BEGIN LISTED ENTRIES

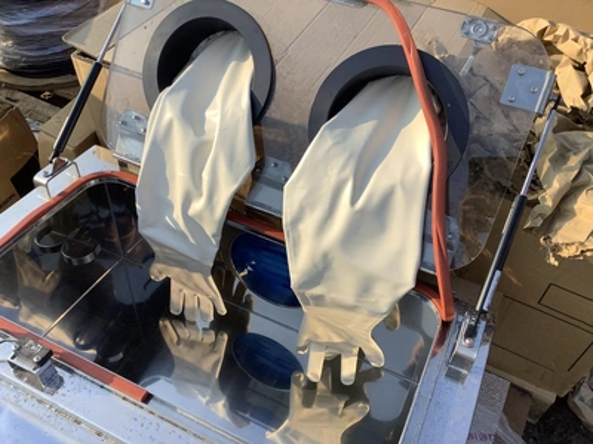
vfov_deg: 45.4
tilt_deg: -49.4
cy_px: 222
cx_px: 296
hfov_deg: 58.4
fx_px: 531
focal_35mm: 31
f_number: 2.4
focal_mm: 3.3
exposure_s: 1/947
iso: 25
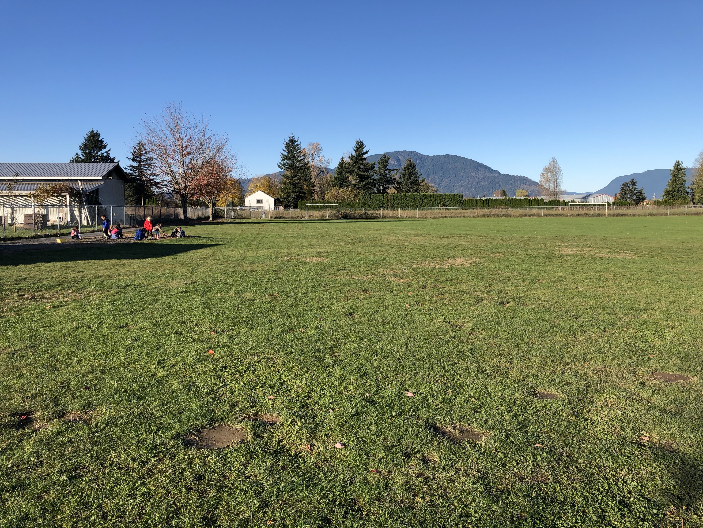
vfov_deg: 49.7
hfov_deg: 63.4
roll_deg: +0.4
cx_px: 352
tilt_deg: -4.3
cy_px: 264
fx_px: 569
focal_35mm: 28
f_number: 1.8
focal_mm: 3.99
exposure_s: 1/1297
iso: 20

END LISTED ENTRIES

TASK TO CARRY OUT
Copy all entries exactly; skip pictures.

EXERCISE RESULT
vfov_deg: 45.4
tilt_deg: -49.4
cy_px: 222
cx_px: 296
hfov_deg: 58.4
fx_px: 531
focal_35mm: 31
f_number: 2.4
focal_mm: 3.3
exposure_s: 1/947
iso: 25
vfov_deg: 49.7
hfov_deg: 63.4
roll_deg: +0.4
cx_px: 352
tilt_deg: -4.3
cy_px: 264
fx_px: 569
focal_35mm: 28
f_number: 1.8
focal_mm: 3.99
exposure_s: 1/1297
iso: 20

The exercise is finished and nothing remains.